- Opening Delimiter -

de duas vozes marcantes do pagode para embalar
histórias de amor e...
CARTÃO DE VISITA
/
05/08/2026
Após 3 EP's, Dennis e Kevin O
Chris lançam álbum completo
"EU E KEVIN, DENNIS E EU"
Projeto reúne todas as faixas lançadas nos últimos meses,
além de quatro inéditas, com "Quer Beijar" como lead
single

- Closing Delimiter -

- _EXERCISE DETAILS_
Nothing but an exact repetition of the entries is expected here.

- _FINISHED TASK_
de duas vozes marcantes do pagode para embalar
histórias de amor e...
CARTÃO DE VISITA
/
05/08/2026
Após 3 EP's, Dennis e Kevin O
Chris lançam álbum completo
"EU E KEVIN, DENNIS E EU"
Projeto reúne todas as faixas lançadas nos últimos meses,
além de quatro inéditas, com "Quer Beijar" como lead
single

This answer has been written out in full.